Ricopia senza cambiamenti le righe dei record a partire da quella che contiene "business at (230, 124) colour: orange -> red" e fino a quella che contiene "échantillons: échantillons -> évaporation", entrambe incluse. Lascia fuori le immagini.

VOCI DEI DATI –
- - - - - - -

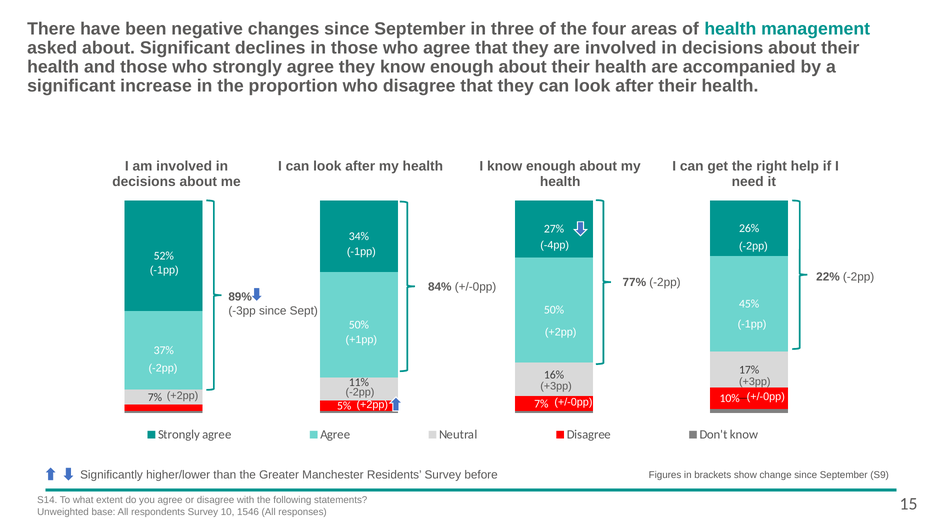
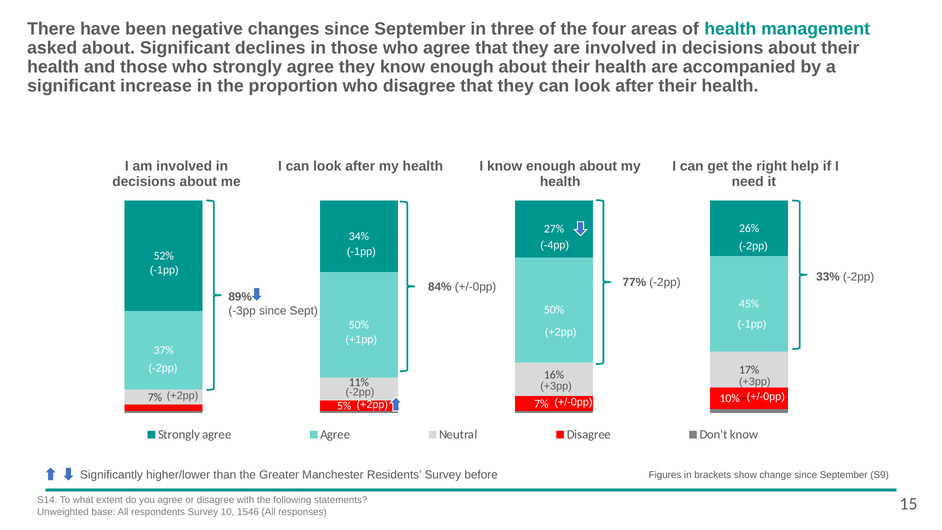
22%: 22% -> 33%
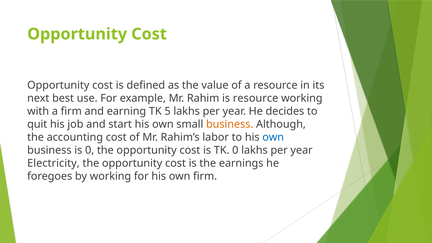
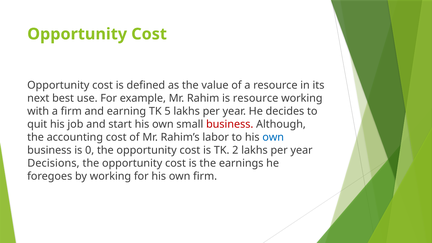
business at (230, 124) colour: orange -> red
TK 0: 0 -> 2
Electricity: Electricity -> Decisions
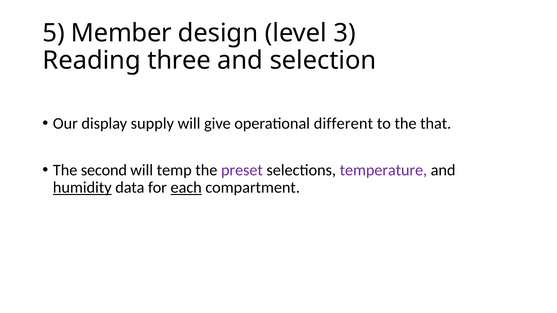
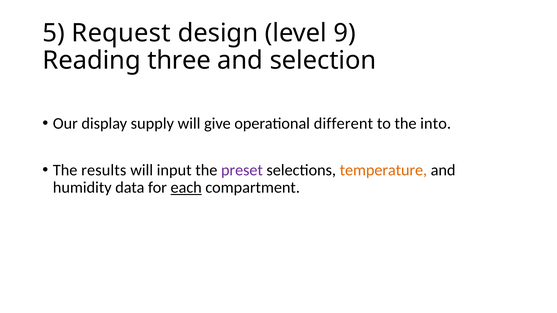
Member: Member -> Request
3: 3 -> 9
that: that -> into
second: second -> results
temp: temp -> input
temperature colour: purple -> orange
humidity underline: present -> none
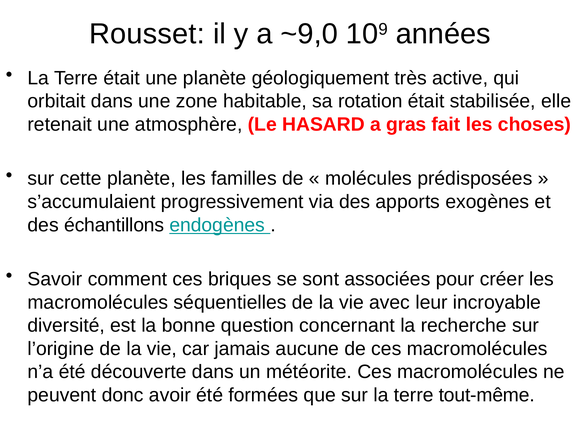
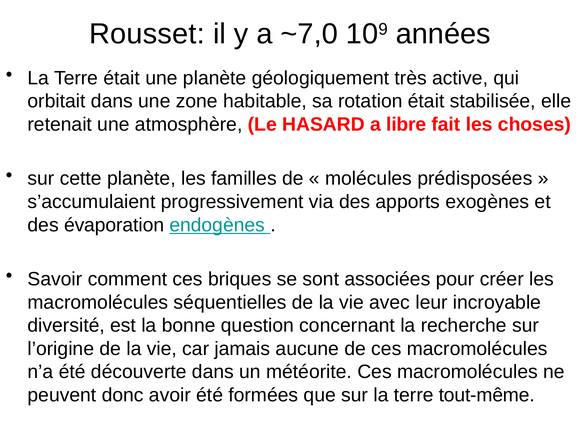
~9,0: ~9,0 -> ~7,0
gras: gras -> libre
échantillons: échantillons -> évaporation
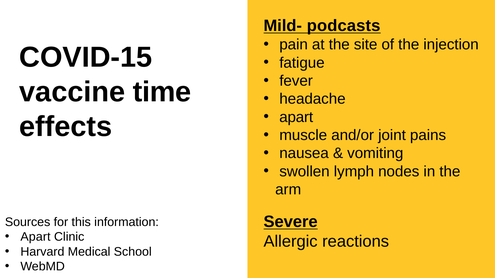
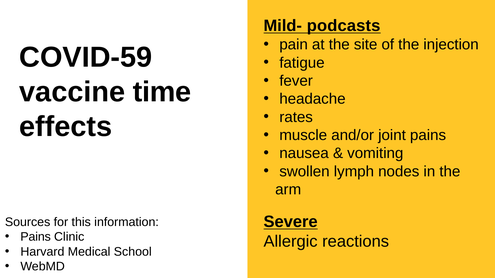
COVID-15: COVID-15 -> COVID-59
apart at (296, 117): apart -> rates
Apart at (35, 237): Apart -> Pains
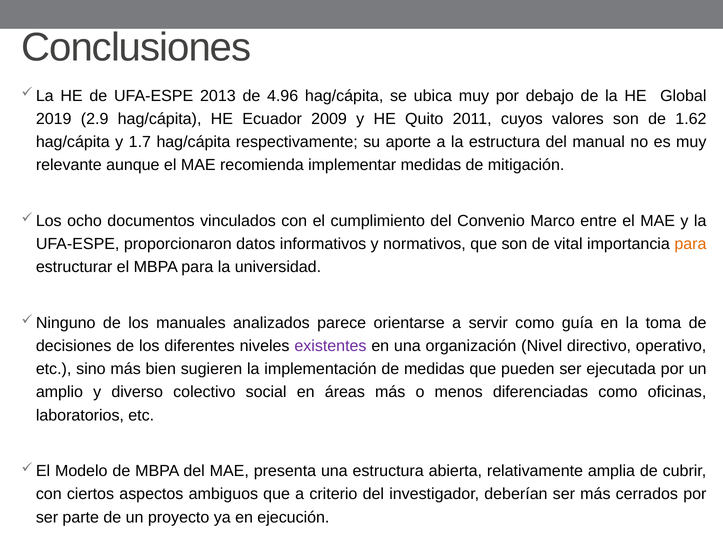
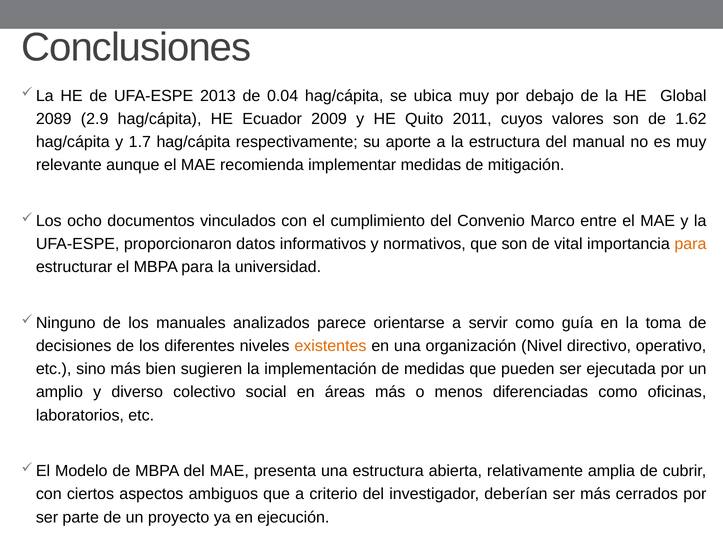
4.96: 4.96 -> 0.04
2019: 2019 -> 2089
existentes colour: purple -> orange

- - - - - - -

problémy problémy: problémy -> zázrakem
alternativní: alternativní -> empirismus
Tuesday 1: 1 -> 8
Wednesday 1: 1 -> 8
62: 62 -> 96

- - - - - - -

RISPOSTA COMPLETA –
business at (230, 124) colour: orange -> red
TK 0: 0 -> 2
Electricity: Electricity -> Decisions
Member: Member -> Request
3: 3 -> 9
that: that -> into
second: second -> results
temp: temp -> input
temperature colour: purple -> orange
humidity underline: present -> none
~9,0: ~9,0 -> ~7,0
gras: gras -> libre
échantillons: échantillons -> évaporation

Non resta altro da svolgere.